I was starving after the long ride and thought of begging snacks from the space travelers, but I wasn't feeling too social. I was hungry all the same and there weren't any stores—hungry enough to eat ash. Mystical mad enough to eat my dead lover for sustenance. Jimmy'd said once in a poem:
I ate the road, mile by mile, like a snake swallowing its tail
.

Hot damn Jimmy and the silences he wrought. The timbre of his voice.

I lolled along, getting my breath back, and spied two apples lying in the ditch off the shoulder of the road.
Manzana
from heaven or some such. I pulled over immediately to pick them up, and as I bit hungrily into them—the sweet juice quenching my hunger and thirst both and running down my chin—I thought I understood Adam and Eve and the whole sorry mess, and I couldn't blame them. Would have done the same. If I were God, it'd be a whole different story, dropping fruit at will. Let them eat apples.

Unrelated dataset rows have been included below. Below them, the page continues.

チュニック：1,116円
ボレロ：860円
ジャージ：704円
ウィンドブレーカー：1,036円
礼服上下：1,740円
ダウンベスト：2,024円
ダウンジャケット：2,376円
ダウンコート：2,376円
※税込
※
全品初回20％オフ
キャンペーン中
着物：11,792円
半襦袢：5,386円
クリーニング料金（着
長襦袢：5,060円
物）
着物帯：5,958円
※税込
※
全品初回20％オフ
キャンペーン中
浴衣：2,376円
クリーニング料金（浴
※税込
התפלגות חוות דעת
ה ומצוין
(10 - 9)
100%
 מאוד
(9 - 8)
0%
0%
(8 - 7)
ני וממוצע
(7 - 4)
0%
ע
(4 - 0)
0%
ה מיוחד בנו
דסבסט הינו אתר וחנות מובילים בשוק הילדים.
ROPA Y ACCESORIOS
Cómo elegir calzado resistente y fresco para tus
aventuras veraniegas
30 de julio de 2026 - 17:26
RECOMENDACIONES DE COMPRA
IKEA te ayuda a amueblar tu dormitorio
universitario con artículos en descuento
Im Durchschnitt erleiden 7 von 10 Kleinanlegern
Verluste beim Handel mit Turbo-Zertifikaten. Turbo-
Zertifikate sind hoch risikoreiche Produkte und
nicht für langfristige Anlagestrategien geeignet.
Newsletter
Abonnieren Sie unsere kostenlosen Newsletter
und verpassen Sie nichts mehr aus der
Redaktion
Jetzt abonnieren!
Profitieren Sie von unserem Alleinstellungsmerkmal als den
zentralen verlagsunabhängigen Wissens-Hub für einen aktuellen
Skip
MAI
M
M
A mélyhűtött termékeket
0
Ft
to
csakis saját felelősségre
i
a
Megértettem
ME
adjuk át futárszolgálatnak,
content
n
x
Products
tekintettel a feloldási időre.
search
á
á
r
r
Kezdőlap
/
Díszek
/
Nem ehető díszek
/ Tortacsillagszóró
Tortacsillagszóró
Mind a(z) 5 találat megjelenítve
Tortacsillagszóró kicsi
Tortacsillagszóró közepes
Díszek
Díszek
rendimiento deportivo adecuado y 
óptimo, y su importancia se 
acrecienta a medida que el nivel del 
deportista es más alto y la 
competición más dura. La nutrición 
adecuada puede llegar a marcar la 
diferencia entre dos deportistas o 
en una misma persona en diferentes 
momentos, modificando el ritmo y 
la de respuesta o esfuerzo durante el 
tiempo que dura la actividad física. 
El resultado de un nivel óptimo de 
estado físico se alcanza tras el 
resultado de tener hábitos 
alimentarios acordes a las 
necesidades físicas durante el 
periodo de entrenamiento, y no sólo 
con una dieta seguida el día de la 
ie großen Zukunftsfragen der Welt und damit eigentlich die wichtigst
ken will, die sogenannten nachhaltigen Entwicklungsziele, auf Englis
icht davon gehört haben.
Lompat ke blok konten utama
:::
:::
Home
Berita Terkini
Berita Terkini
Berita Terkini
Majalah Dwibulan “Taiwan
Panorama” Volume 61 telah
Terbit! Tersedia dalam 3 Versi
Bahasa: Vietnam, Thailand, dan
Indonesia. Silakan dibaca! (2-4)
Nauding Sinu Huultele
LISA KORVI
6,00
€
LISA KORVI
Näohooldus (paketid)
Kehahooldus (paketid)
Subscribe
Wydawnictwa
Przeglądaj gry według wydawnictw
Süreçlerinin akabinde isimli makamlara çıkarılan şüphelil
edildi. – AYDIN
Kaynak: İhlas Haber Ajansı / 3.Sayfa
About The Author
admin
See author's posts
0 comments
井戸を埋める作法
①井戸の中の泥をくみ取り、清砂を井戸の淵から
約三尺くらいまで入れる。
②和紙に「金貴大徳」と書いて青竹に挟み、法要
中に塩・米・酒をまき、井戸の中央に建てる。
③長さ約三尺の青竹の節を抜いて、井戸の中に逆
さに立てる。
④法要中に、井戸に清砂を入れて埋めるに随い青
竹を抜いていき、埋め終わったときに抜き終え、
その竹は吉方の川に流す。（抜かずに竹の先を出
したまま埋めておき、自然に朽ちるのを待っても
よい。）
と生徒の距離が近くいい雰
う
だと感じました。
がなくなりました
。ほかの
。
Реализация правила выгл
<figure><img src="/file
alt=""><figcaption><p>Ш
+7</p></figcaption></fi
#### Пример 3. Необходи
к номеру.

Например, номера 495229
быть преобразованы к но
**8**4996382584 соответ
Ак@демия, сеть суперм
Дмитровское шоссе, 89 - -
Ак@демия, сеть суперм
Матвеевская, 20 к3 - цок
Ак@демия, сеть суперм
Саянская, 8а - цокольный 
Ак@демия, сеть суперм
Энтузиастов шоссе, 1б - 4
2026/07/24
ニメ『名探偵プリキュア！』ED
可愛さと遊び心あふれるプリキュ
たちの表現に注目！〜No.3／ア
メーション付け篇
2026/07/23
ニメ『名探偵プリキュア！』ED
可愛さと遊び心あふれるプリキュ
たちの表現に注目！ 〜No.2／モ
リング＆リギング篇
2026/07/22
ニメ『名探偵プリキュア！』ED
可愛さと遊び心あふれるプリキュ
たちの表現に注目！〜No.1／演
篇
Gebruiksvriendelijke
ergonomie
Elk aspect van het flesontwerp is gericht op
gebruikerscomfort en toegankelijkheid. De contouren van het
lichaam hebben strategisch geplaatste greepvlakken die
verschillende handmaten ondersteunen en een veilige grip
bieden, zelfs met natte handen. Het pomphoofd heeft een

I dispensed with my poncho, tied Jimmy back onto the handlebars and remounted, having boldly sinned, and with renewed vigor, I pedaled onward across the burnt wasteland, half-expecting to see Von Trapp children, cartoon-burnt in their gamboling, singing sad opera arias. But there were only dazed tourists discussing Armageddon and looking for flowers amid just a smattering of plants—withered trees of knowledge.

Jimmy.

Soon I was flying, the wind at my face, the looming yellow sign ahead greeting me with its black truck poised on the hypotenuse of a triangle, reading “6% grade” and warning the big rigs. Might as well have said “Grace” for me. An invitation. To fight. The place for lost souls. Yippee!